▶ _Excerpt to read_
◇ ◇ ◇ ◇ ◇
I hate cheating and don't condone it.. But I also believe in forgiveness base on genuine repentance and willingness to get help. From comments here, it's as if someone that cheated has HIV and can't be a normal person again, because of the fallacious assumption that once a cheat is always a cheat.. It's not true and so unfortunate that that's what most of us believe.
except voodoo.. I can never cheat..please speak for yourself please!!!!...I am.not sinless or a saint..but there are certain things I avoid.. I put people in my shoes.l..before taking action..... and if peradventure I cheat..I won't forgive myself for ever!!
Re: Cheating Has No Place In Marriage!!! by babyfaceafrica: 3:36pm On Sep 16, 2018
johndwayy:

Point of correction.. Love conquers all.. That's the truth. We as humans err daily and fall into errors.. But it's our willingness to change and become a better person that's what matters. There's no sin that's greater than any, they are all the same. Both cheating, manipulation, assault and abuse, dishonesty and lies etc... I'm not trying to hold brief for anyone oh, particularly perpetual cheaters, but if anyone does wrong and acknowledges his/her wrongdoing and also willing to change and turn a new leaf, why should the person not be forgiven and given a second chance? Yes, trust would definitely be reduced to zero level, but with time, actions, words and doings, and genuine commitment from the person that cheated, it'll gradually be restored and go back to normal.. I'm also talking from personal experience.
Have you asked yourself.. What if you cheat on your partner? Will you kill yourself and refuse to forgive yourself? I know cheating is not something that just happens, it's a process and very calculated and done in secrecy.. But the truth is, it does happen and can actually happen to anyone. So we should acknowledge all these and focus nore on the reason why it happened particularly if the person involved is showing signs of regret and repentance. Of course, it's easy to forgive but not to forget, because it's like a wound and trust was betrayed.. But I still maintain that if the person is genuinely sorry for his/her actions and shows it, becomes more open and transparent in everything he/she does, why not take back the person and start building trust? Instead going all over to start a new relationship with no guarantee whether the new partner won't cheat or not.
◇ ◇ ◇ ◇ ◇
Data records
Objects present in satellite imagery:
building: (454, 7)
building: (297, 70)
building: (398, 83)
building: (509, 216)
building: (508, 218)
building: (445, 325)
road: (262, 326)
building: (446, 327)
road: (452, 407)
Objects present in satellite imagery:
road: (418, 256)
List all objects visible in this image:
◇ ◇ ◇ ◇ ◇
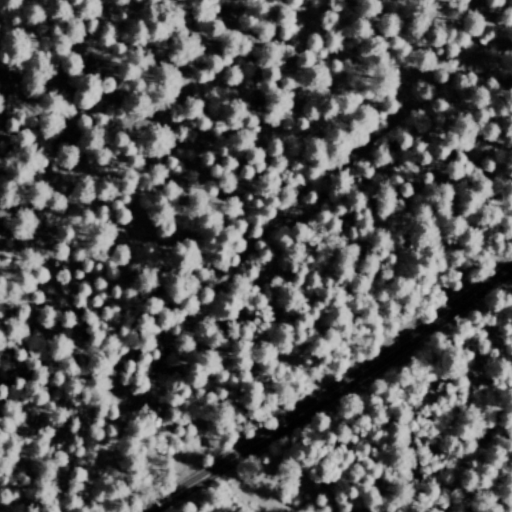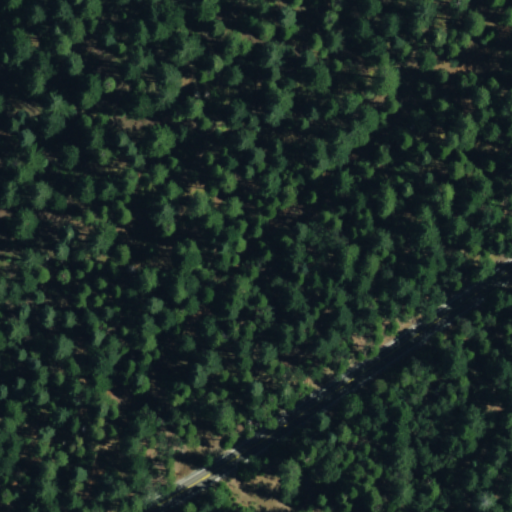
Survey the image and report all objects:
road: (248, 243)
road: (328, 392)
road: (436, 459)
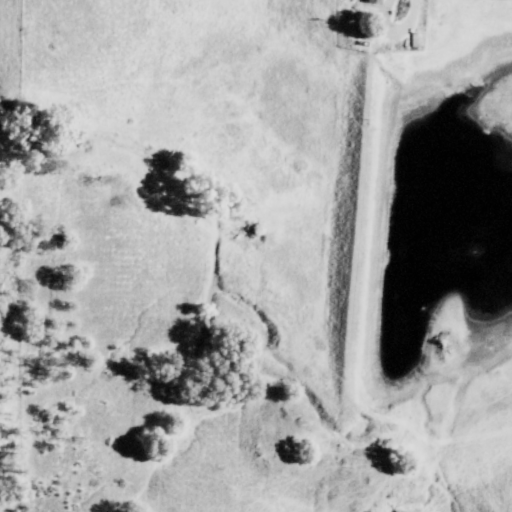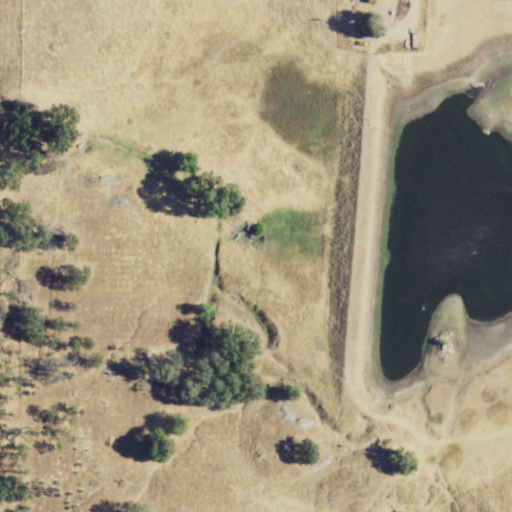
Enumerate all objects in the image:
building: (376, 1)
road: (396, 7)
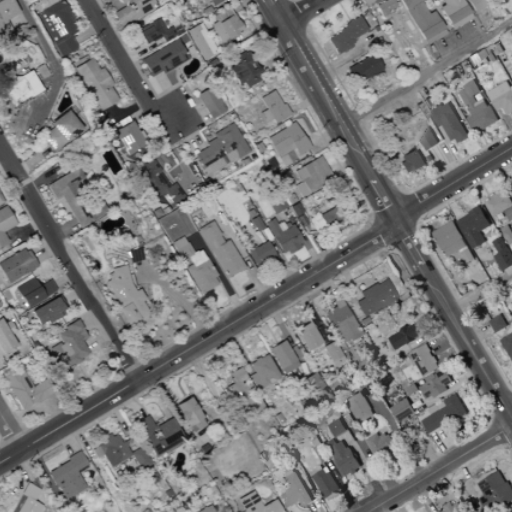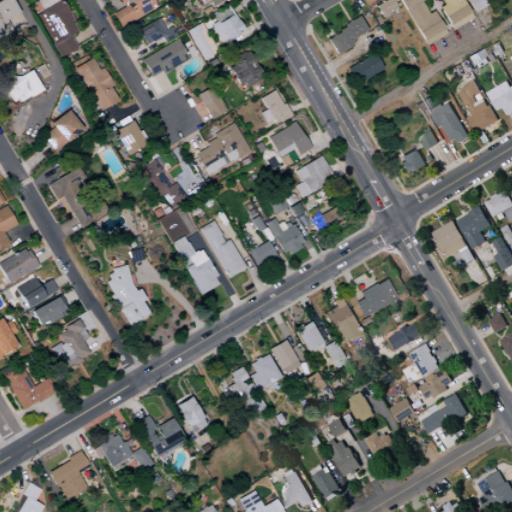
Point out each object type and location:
◇ ◇ ◇ ◇ ◇
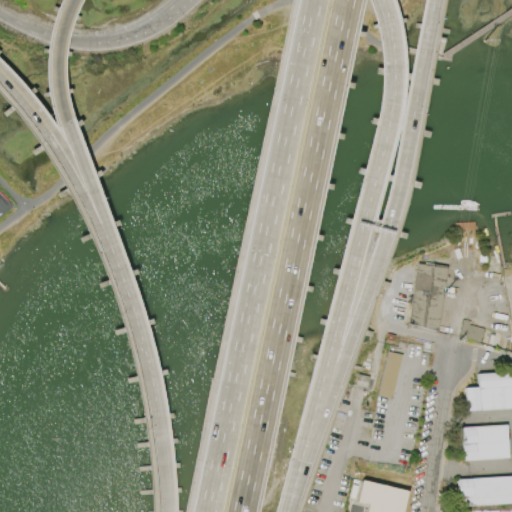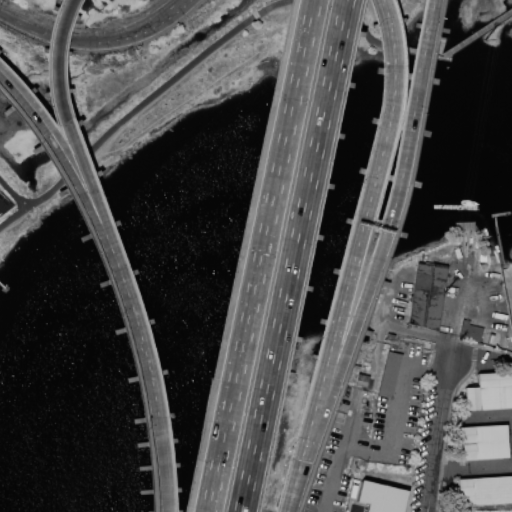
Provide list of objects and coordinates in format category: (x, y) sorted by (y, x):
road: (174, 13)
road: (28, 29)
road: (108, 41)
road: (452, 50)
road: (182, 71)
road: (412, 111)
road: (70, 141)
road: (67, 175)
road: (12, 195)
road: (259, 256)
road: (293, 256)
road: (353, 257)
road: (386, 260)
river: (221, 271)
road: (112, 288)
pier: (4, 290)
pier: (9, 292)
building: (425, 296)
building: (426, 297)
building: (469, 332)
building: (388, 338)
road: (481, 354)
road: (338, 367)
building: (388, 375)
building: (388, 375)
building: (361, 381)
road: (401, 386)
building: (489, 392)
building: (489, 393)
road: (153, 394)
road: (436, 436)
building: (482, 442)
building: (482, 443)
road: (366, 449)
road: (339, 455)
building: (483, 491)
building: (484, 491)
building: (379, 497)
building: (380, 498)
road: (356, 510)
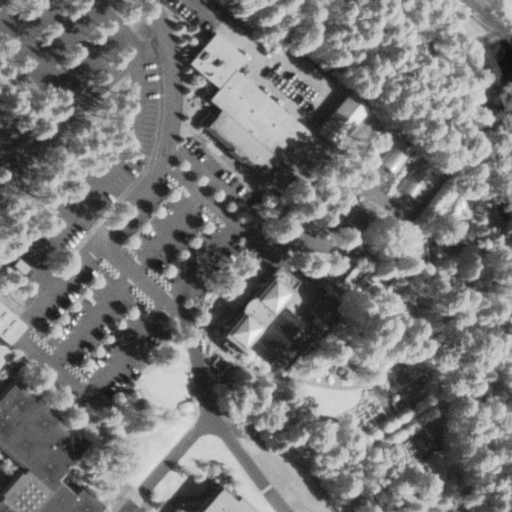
◇ ◇ ◇ ◇ ◇
▶ _Written exercise 1_
Rewrite the paragraph beginning "Point of correction.." from the forum excerpt on cheating as a shorter list that keeps its main facts.
▶ _Written exercise 2_
Proceed with the forum excerpt on cheating, writing on from its final sentence in the same voice.

▶ _Expected answer 1_
- Love conquers all, and people make mistakes every day.
- What matters is a willingness to change and become a better person.
- All wrongs are equal, including cheating, manipulation, assault, abuse, dishonesty and lies.
- The writer is not defending perpetual cheaters.
- Anyone who admits a wrong and is willing to change deserves forgiveness and a second chance.
- Trust falls to zero after cheating. Over time, genuine commitment, actions and words from the person who cheated can gradually restore it.
- The writer speaks from personal experience.

▶ _Expected answer 2_
Lastly, any partner that lies, abuse or assaults, is dishonest, manipulates and have any of those negative stuffs will eventually cheat, cos the tendency is there. Cheating is not exclusive at all.
love does not conquer all abeg..and cheating cannot happen to anyone,except rape cases which isn't considered cheating itself...Jo one is saying one ain is greater than another,but what everyone can put up with is different...some people's heart is fragile..so once broken cannot be mended..that is why some people find it hard to love and trust people because they don't want to be disappointed.. once they are dissapointed they shut down emotionally... it is better not to cheat on those kind of people than to cheat and beg them for forgiveness, because even if they accept,it will take an Herculean task for such relationship to get back to normal.A relationship that lacks trust and faithfulness is not worth it..... some people can live with repented cheaters some cannot...we all are not the same
Re: Cheating Has No Place In Marriage!!! by johndwayy(m): 3:37pm On Sep 16, 2018
babyfaceafrica:
except voodoo.. I can never cheat..please speak for yourself please!!!!...I am.not sinless or a saint..but there are certain things I avoid.. I put people in my shoes.l..before taking action..... and if peradventure I cheat..I won't forgive myself for ever!!

Hmmmm.. It is well.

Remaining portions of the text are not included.